Lo vidi in VHS quando uscì in edicola. Visto una volta con mio padre in un tv color 4:3. Per carità era un bel film però boh. Tutto questo entusiasmo verso sto film non me lo spiegavo. Da allora quello che mi era rimasto in testa era il dialogo fra Pacino e De Niro nella tavola calda e il litigio fra Pacino e la moglie (wouldbang) dopo che lei lo ha tradito. Tutto il resto perso nella memoria.
Poi con tecnologie moderne (HD + home theatre) ho potuto rivederlo qualche giorno fa. Non nascondo che l’ho voluto rivedere proprio perché sapevo che era un film centrale di Mann. Forse la pietra d’angolo di tutto il suo cinema di cui qui si sarebbe parlato con una certa proprietà di linguaggio. Non sospettavo certo una rece pazzesca come questa, ma qualcosa di simile si.
E niente, rivederlo è stato stupendo. L’andamento del ritmo è perfetto fatto ci continue e accelerazioni e di momenti di quiete che comunque sono non solo sono tesissimi, ma il preludio per l’azione successiva. Le immagini di Mann sono sempre state straordinarie, qui si raggiunge un livello che (almeno in quello che ho visto io) rasenta la perfezione. Siamo davanti a qualcuno con una fortissima idea di che cosa vuole vedere che però mette al servizio della storia.
Spessissimo, anche qui, mi sono lamentato del fatto che non basta avere una forte concezione visuale per fare un bel film. Non è solo un problema di narrazione, di trama. E’ che se hai povertà nei personaggi e nella storia delle immagini ricche e studiate risulteranno stridere come un vestito d’alta moda su una vecchia puttana di paese. Bello eh, ma sprecato e alla fin fine inutile.
Mann invece è capace di prendere ciascuna immagine, che di per se è studiata e completa come una fotografia, e inserirla a perfezione nel flusso della storia. L’una è al servizio dell’altro e viceversa si fondono in un unicum che, appunto, si chiama cinema.
Ripensandoci non mi sorprende che vedendo il film in VHS e in 4:3 quelle che quelle rimaste nella memoria fossero scene tutto sommato di dialogo. Tesissime, ma comunque di dialogo.
E poi gli attori. Certo, ci sono De Niro e Pacino. Ma a chiunque mi dica che bastano loro due a fare un gran film rispondo “Suca, guardati Sfida senza regole e poi dimmi che è un bel film”. Sono perfetti ma bilanciatissimi, non solo fra di loro ma anche quando sono in scena con altri attori inferiori per carisma o talento. Non si mangiano il film, lo aiutano a sollevarsi ancora rispetto a tutti gli altri. Per me vederlo nel 2016 è stato come scoprire un tesoro perso nel tempo. Il valore emerge nettissimo, sicuramente uno dei film più importanti degli anni ’90. Probabilmente uno dei più importanti di sempre.

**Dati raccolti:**
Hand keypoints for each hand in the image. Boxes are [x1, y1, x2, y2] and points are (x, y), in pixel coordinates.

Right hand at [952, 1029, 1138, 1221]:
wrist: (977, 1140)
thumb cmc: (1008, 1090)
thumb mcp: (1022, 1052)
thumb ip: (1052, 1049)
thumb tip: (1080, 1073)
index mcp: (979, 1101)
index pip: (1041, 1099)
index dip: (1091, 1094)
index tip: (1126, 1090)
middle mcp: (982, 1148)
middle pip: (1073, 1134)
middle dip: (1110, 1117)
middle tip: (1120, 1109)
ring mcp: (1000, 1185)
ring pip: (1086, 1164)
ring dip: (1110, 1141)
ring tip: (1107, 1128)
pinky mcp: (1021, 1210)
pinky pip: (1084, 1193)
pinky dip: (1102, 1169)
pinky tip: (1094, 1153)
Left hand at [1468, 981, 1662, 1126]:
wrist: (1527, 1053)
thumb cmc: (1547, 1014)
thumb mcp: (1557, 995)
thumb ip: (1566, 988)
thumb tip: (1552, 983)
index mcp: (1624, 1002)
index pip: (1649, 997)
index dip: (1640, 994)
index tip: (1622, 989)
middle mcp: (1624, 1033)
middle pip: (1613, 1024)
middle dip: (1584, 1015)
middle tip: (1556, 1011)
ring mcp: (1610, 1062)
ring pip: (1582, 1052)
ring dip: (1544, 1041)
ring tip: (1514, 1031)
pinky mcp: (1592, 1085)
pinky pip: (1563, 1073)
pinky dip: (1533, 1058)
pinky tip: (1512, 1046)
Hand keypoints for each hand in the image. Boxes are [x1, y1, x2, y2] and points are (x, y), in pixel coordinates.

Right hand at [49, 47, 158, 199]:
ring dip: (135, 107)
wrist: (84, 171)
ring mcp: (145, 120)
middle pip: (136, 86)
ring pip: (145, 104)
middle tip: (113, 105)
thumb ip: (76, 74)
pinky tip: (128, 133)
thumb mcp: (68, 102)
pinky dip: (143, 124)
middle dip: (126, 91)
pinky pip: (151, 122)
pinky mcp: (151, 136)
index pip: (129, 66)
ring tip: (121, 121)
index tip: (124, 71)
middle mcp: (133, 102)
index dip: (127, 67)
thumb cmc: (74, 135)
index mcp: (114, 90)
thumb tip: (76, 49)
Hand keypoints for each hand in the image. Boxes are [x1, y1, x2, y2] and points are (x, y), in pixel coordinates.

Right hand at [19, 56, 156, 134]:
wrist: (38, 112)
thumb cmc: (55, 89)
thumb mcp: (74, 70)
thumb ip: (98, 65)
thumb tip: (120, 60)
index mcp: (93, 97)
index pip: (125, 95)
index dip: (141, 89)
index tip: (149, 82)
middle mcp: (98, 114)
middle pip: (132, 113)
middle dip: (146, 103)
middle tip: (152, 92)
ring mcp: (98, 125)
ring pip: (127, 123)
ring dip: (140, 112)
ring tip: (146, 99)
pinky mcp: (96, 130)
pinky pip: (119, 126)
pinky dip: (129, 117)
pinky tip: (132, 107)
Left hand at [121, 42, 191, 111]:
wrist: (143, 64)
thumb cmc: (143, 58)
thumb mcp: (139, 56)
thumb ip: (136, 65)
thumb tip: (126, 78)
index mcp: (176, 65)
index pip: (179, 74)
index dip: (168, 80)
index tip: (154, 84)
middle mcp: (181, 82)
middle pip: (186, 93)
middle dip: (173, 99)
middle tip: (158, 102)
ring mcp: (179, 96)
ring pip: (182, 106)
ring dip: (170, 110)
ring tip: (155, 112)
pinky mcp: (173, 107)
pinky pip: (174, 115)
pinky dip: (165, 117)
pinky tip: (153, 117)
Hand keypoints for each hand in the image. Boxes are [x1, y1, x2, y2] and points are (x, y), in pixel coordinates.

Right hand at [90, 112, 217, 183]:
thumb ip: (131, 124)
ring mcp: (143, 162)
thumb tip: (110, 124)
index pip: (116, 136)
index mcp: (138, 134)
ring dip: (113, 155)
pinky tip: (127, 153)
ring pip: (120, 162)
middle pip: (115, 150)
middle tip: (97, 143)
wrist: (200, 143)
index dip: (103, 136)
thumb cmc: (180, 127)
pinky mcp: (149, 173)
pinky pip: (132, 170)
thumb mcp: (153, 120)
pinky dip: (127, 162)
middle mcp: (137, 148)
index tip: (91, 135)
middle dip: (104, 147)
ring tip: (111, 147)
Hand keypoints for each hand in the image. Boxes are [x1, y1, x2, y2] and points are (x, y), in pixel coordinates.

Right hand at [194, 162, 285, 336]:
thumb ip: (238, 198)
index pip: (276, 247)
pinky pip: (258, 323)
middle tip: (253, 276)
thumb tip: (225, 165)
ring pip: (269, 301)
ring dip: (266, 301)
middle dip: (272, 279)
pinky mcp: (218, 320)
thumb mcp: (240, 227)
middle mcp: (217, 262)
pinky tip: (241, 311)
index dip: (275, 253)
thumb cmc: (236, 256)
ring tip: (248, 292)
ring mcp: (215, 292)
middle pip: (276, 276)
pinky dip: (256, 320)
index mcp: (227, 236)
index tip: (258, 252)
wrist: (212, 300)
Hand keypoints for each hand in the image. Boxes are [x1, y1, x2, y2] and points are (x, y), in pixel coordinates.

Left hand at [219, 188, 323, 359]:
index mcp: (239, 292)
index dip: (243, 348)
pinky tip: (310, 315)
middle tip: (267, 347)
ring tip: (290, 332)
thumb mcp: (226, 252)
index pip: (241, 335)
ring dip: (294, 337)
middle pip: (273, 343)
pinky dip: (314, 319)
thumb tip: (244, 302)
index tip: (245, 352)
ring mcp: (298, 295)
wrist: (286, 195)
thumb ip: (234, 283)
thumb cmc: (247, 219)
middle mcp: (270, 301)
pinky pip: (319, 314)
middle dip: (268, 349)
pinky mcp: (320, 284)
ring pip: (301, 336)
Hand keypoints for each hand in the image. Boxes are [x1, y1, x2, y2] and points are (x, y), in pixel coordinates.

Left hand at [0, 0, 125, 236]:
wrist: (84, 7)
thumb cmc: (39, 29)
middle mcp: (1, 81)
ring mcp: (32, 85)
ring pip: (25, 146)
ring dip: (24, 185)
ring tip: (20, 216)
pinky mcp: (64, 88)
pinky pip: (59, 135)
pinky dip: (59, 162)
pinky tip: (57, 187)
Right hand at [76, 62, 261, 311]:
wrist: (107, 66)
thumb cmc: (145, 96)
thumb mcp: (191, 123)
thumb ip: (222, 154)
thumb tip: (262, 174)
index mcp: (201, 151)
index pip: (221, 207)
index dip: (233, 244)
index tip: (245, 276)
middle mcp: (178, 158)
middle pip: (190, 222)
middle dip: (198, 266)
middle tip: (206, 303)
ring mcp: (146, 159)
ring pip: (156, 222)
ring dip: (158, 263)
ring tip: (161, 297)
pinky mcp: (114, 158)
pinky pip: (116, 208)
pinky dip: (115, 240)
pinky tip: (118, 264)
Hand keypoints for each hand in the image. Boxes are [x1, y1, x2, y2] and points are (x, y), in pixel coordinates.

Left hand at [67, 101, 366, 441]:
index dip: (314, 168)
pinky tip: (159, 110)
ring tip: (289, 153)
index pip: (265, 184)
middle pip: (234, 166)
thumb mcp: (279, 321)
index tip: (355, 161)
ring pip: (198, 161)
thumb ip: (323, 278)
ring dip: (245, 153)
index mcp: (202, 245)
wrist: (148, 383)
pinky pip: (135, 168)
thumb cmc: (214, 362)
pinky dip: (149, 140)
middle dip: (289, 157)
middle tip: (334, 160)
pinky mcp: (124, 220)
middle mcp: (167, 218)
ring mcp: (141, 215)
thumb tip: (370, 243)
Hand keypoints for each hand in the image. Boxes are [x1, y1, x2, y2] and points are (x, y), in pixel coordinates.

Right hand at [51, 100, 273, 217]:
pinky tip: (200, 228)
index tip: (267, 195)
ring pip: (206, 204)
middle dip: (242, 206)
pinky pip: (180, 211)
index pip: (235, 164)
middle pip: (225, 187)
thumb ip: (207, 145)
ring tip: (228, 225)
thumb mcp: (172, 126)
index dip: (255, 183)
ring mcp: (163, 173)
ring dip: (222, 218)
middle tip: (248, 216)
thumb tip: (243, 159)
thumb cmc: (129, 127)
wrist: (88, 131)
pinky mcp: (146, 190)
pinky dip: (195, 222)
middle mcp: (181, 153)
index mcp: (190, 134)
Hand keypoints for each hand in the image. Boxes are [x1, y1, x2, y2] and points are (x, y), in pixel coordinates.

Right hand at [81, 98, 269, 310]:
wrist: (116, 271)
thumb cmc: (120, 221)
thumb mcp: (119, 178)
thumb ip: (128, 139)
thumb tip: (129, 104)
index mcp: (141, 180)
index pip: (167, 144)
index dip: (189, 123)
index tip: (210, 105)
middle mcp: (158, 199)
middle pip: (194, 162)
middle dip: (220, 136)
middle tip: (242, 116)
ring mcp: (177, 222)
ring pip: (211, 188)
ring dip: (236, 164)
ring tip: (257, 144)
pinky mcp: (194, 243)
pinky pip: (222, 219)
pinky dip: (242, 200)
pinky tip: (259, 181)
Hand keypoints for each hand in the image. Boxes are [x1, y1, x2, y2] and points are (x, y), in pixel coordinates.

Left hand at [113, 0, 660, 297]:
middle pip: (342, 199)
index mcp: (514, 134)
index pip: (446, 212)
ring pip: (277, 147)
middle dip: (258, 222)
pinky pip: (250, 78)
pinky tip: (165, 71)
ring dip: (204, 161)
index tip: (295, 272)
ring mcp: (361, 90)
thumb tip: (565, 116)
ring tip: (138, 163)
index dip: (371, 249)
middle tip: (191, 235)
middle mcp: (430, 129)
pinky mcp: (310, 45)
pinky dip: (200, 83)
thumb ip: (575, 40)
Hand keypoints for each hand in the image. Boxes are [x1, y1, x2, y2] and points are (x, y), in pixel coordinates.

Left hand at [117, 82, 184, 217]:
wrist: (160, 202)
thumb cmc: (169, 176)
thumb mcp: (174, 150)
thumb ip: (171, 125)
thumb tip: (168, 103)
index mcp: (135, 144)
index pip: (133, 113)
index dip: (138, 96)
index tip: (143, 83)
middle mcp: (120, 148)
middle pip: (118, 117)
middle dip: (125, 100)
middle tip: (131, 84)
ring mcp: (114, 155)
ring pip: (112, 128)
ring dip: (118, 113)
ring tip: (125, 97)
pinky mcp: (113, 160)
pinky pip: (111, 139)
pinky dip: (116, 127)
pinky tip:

**Attività da svolgere:**
**A.** Restituisca, copiandolo senza modifiche, il passo del commento sul film di Mann che si apre con le parole contenenti "E niente, rivederlo" e si chiude con "servizio della storia.".
**B.** Prosegua il commento sul film di Mann dal punto in cui si interrompe.
Il materiale non ha alcun legame con il commento sul film di Mann.

**Risposte scritte:**
**A.**
E niente, rivederlo è stato stupendo. L’andamento del ritmo è perfetto fatto ci continue e accelerazioni e di momenti di quiete che comunque sono non solo sono tesissimi, ma il preludio per l’azione successiva. Le immagini di Mann sono sempre state straordinarie, qui si raggiunge un livello che (almeno in quello che ho visto io) rasenta la perfezione. Siamo davanti a qualcuno con una fortissima idea di che cosa vuole vedere che però mette al servizio della storia.

**B.**
Fa specie che sia stato snobbato da tutti. Ma probabilmente è quello che succede quando arrivi per primo in posti che la gente manco sa che esistono.
P.S. Gran bel pezzo quello di Darth. Non è affatto semplice rendere l’importanza fondamentale di un film argomentandola con tale precisione senza risultare pedante. Il servizio migliore che si potesse fare a un simile capolavoro.
Pezzo da seghe a tre mani questa mattina ; )
Mi metto nella fascia dei grezzi che non hanno capito subito la grandezza di Heat all’inizio (mi avevano colpito molto di più Manhunter e tutto il lavoro su Miami Vice). Forse è stato proprio partendo da Ronin e andando in ritroso che ho ricostruito la grandezza del film di Mann.
L’unica cosa davvero fastidiosa di queste basi è che mi ha messo una fotta pazzesca di leggere “Cinema and Television Interviews”, che non è facilissimo reperire a prezzi umani…
Film monumentale. Persino troppo denso, e nonostante le tre ore resto sempre con l’impressione che un’altra mezz’ora gli avrebbe giovato.
Innanzitutto complimenti per il pezzo stratosferico che hai scritto…
Io all’epoca (forse strafatto di film di tarantino e attratto solo dalle presenza di de Niro e Pacino) non l’avevo capito e mi era risultato noioso.. Anni dopo lo riguardai e scoprii un capolavoro che ancora oggi riguardo regolarmente
Heat è un capolavoro, senza se e senza ma. Scorre così bene che fai fatica a credere che dura 3 ore. E grandissima anche la recensione di Darth che possiede, oltre a una grande sensibilità cinematografica, anche una cultura vastissima (letteratura, pittura…). Grazie Darth e grazie (ancora una volta) a Mann!
Madonna questo film.
Io l’ho visto molto, molto tardi, avevo già passato la seconda metà dei venti e fu una folgorazione: niente, davvero niente, poteva essere paragonato a tutti i film dello stesso genere che avevo visto fino ad allora, Mann con Collateral incluso.
Questo film è potenza allo stato puro. Ti prende dalle spalle e ti spinge fortissimo per più di venti minuti, poi rallenta, ma solo per darti modo di riprendere fiato e riprendere a spingere. Mozza il fiato ad ogni scena, ti lascia qualcosa dentro, anche a distanza di tempo; qualcosa di profondo, di viscerale, di oscuro e brutale.
Davvero, che fottuto capolavoro.
Ho letto solo fino a metà perchè, non so come, non l’avevo mai visto e adesso me lo recupero.
Cioè… Heat lo potrei rivedere in loop, ancora e ancora…
Per me è il NUMERO UNO da sempre, uno di quei pochi film dove (almeno per me ) il doppiaggio italiano ha addirittura migliorato qualcosa che sembrava impossibile migliorare…
Grazie, grazie, grazie!!!
“uno di quei film dove il doppiaggio italiano ha addirittura migliorato qualcosa che sembrava impossibile migliorare…” Quoto e stra quoto con il sangue
vaccaboia, i i Cheap Trick??? Ma che cavolo? https://www.youtube.com/watch?v=hIw7oeZKpZc e che Cisneros vi abbia in gloria.
come sempre hai spaccato tutto Darth, e a me Heat manco piace! Sono uno di quelli che lo ha sempre trovato si` un buon film, ma un po’ piatto e incolore (e aggiungiamoci pure qualche sbadiglio a livello di trama).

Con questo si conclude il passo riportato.